Matthew: So the starting point was obviously that 1980s televised public health campaign, which was set in an explosive dark slate quarry. The word ‘AIDS’ was chiselled onto a tombstone and it fell over… lilies were thrown onto it, and everybody was going to die. Fear and death. If you look at where HIV is now, and where charities like the Terrence Higgins Trust are now, we’re so far from that point: if people who are diagnosed with HIV now are put on the correct medication, they can live long, healthy lives, they won’t pass it on to others, and there is this possibility that if people continue to get tested and are on the right medication we should be able to eradicate HIV in the UK by 2030. That’s a much more positive story, but I don’t think most people know all the facts around where we are with HIV now. I wanted the starting point to be the quarry, but I wanted a garden that was inspired by a rejuvenated quarry.
I’m from Wales originally and spent most of my childhood holidays in North Wales, and Terence Higgins himself was actually from Wales. I just thought what a wonderful thing it is to break down stereotypes. HIV is often thought of as an urban kind of condition, or something that affects only certain groups of people. And we know, actually, it can affect anyone, anywhere in any country.
I looked at some defunct slate quarries where the bottoms of the quarries are now flooded and where plants have very slowly started to colonise these hard landscapes. It’s amazing how resilient plants can be and how they will try their very best to grow in very limited amounts of soil with very limited amounts of water. You get mosses that start to come in and little bits of heather, and you get little birch saplings… they might be a bit twisted because they’ve had to really struggle to grow, and I thought that was a brilliant analogy for the resilience behind the journey of achieving that 2030 vision.
From a horticultural perspective, we know we’re all now struggling with climate change. We need to think very differently about how we plant and how we think about gardening. I also thought it was a beautiful story to bring in this whole idea of resilient plants.

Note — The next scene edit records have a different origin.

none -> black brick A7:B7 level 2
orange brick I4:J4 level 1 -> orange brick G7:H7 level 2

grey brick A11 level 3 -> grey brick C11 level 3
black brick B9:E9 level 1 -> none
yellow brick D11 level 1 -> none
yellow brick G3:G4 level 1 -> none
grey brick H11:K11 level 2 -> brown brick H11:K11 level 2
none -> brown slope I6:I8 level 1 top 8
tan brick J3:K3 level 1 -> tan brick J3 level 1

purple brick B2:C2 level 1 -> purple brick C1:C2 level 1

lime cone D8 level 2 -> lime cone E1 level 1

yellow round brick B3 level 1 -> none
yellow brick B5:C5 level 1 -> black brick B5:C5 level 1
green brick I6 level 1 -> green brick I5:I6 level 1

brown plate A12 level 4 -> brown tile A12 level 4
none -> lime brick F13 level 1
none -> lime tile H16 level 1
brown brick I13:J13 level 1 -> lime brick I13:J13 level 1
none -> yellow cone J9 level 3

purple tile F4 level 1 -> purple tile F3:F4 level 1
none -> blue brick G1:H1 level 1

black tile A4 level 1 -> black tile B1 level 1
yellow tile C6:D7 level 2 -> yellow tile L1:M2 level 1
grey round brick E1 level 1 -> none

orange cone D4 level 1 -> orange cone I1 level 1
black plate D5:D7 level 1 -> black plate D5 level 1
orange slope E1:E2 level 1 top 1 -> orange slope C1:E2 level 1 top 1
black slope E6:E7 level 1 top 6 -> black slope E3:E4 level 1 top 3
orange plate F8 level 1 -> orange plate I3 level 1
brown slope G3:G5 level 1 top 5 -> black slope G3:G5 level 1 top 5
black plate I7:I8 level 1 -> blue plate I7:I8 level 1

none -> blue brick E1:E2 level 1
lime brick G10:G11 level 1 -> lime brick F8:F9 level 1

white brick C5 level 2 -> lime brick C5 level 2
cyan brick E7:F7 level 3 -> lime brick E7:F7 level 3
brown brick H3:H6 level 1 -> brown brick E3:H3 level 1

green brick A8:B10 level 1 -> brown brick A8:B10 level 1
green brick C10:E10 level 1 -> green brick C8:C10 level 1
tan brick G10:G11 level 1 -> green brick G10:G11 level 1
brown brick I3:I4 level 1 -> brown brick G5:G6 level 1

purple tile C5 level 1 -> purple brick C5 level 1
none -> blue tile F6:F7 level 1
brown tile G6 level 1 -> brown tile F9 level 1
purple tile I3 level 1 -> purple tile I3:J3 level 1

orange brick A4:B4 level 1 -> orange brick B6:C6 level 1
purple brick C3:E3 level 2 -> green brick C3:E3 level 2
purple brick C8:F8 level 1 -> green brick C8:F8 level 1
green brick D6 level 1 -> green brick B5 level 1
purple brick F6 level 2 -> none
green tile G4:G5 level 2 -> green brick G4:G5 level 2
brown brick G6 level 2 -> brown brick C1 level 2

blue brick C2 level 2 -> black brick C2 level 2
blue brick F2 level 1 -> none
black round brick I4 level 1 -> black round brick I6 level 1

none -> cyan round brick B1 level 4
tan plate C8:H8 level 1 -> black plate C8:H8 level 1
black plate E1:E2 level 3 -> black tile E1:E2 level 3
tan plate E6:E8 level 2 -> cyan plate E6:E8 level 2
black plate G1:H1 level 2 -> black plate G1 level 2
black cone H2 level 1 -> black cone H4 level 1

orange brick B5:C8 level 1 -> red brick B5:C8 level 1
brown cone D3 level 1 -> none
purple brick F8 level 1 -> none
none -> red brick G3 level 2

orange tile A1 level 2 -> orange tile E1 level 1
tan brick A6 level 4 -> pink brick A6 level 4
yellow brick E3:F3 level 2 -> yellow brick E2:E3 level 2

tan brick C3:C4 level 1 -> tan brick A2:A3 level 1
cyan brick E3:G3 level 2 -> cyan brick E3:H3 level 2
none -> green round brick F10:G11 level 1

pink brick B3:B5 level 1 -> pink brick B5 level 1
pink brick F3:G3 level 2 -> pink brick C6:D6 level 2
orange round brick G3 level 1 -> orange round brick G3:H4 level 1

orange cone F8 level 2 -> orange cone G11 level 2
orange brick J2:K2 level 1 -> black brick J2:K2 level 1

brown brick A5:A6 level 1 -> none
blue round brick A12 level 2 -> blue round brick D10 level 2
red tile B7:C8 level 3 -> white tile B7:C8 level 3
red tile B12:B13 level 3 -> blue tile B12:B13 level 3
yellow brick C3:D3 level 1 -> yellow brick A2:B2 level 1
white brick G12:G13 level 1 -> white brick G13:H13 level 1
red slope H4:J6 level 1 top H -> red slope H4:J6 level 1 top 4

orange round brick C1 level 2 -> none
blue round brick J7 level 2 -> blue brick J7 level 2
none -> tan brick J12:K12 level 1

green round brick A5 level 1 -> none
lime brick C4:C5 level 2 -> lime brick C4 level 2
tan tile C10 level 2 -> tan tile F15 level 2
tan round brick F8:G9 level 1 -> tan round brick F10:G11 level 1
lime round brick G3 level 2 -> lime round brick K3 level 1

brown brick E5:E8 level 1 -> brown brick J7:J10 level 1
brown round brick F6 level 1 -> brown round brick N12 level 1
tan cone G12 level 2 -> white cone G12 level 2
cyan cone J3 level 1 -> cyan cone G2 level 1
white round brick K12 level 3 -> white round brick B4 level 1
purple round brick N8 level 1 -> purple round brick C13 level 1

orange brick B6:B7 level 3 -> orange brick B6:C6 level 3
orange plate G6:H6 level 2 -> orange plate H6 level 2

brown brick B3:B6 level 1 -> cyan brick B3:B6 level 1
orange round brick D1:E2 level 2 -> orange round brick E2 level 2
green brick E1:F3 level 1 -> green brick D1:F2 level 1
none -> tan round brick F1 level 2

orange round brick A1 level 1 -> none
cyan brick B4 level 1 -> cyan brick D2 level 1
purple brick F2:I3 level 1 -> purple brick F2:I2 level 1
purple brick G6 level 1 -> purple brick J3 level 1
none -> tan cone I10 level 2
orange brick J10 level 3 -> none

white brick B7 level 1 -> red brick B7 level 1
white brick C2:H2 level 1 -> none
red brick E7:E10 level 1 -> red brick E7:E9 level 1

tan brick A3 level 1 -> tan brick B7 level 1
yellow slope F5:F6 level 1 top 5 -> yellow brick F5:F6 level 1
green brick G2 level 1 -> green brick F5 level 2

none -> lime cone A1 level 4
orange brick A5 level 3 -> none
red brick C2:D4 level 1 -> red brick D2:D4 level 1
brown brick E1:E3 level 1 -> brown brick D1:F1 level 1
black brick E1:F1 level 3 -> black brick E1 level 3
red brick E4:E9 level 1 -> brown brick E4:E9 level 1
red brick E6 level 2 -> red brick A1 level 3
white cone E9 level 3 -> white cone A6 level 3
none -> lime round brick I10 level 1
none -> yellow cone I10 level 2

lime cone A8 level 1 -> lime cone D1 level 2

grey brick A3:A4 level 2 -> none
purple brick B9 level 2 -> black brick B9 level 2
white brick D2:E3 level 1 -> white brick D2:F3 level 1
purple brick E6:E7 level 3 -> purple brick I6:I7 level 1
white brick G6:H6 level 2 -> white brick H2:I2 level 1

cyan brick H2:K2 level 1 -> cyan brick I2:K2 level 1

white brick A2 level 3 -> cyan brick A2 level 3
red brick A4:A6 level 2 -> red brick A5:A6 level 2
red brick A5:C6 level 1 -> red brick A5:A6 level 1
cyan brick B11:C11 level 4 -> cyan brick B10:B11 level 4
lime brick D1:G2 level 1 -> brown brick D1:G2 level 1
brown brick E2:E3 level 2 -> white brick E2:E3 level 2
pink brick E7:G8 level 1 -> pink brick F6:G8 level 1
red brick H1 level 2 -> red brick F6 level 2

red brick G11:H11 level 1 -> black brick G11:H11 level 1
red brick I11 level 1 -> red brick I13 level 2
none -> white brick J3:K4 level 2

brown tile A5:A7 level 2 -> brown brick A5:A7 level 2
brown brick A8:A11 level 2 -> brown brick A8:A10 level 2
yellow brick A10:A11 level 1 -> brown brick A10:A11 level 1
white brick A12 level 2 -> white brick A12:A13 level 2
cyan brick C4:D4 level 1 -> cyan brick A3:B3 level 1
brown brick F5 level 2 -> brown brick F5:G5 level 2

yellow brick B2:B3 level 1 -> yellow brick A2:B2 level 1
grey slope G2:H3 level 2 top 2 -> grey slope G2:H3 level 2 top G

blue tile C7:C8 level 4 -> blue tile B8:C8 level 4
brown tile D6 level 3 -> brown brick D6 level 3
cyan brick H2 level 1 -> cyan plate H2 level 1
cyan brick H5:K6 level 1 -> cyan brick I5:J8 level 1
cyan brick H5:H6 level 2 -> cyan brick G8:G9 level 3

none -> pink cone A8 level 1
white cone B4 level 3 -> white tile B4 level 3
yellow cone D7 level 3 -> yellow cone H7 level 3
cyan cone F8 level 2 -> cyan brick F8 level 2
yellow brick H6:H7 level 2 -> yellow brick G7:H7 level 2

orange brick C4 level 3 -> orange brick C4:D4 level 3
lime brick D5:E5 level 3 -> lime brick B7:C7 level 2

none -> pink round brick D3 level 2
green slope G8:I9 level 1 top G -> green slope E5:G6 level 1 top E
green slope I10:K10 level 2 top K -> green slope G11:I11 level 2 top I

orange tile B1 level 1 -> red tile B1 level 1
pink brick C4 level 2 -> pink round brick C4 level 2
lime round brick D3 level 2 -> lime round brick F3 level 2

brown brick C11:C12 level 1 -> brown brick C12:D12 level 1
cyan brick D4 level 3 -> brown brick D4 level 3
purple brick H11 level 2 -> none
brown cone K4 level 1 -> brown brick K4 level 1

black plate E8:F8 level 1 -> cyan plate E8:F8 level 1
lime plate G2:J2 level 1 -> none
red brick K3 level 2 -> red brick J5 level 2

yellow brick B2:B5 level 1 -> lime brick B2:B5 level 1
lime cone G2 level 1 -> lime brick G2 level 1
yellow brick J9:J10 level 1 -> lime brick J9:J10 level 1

We’ve used a crevice style of planting at the front of the quarry: it’s a style of planting that was (and still is) very popular in what is now the Czech Republic, back in the 1970s. It made its way over here, and it’s also popular in different states in America now as well. It’s the idea of laying stone on its side to create a natural-looking landscape. It’s much more about the rock than a normal rock garden is, and you have probably about 50 per cent rock to planting. As a result, you have these very small crevices where plants have to push their roots down deep to find the soil, which means that they grow tougher and stronger.
There’s a lot more moisture at that level, so plants aren’t exposed to the seasonal variations they’d normally experience. Plants can access the moisture throughout the year and water is also channelled down into those crevices, so it’s a really resilient form of planting. This idea of xeriscaping, which is gardening with limited or reduced amounts of irrigation, is something we’re very excited to show.
Then, as you go further up into the garden, it becomes more naturalistic and there are more trees. It becomes more shady and allows for a more lush, native woodland planting.
A big symbolic feature at the front of the garden is the tiered pond, which is reminiscent of the base of a quarry. The water in it will rise and fall ever so slightly and stepping stones will be added, but at some points there’ll be no crossing. At other points, there will be this monolithic stone, harking back to the 1980s campaign that symbolised stigma and fear, but this stone acts as a bridge into the garden – into the 2030 vision.
As you go through the garden, you pass a big boulder that looks as though it’s fallen and is held up by all these little sticks. These sticks are reminiscent of the journey so far, the number of people who have been victims of HIV, the people who have been involved in researching it, the scientists and all the people that have been involved in developing new medications – all the people really who have championed the cause and worked to break down stigma.